> **Work request**
One part of the entries below is wanted: the lines from the one containing "Skip to content" through the one containing "RP04: 5), Sustainability (e.g., SU01:...". Write those out exactly and nothing else.

> **Provided material**
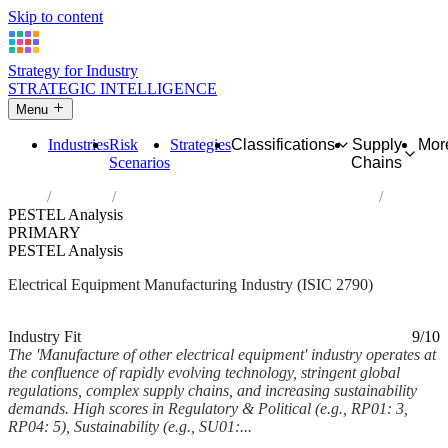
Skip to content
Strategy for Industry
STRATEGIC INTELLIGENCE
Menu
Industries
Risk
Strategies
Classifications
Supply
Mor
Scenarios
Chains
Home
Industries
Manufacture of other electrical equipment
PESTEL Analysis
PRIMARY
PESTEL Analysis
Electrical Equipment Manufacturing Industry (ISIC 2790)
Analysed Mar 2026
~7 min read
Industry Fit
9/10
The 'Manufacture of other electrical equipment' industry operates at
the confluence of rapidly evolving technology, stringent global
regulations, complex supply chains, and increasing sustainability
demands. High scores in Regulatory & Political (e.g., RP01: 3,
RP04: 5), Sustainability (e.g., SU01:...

---

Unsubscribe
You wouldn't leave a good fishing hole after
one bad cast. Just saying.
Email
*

> **Result for this exercise**
Skip to content
Strategy for Industry
STRATEGIC INTELLIGENCE
Menu
Industries
Risk
Strategies
Classifications
Supply
Mor
Scenarios
Chains
Home
Industries
Manufacture of other electrical equipment
PESTEL Analysis
PRIMARY
PESTEL Analysis
Electrical Equipment Manufacturing Industry (ISIC 2790)
Analysed Mar 2026
~7 min read
Industry Fit
9/10
The 'Manufacture of other electrical equipment' industry operates at
the confluence of rapidly evolving technology, stringent global
regulations, complex supply chains, and increasing sustainability
demands. High scores in Regulatory & Political (e.g., RP01: 3,
RP04: 5), Sustainability (e.g., SU01:...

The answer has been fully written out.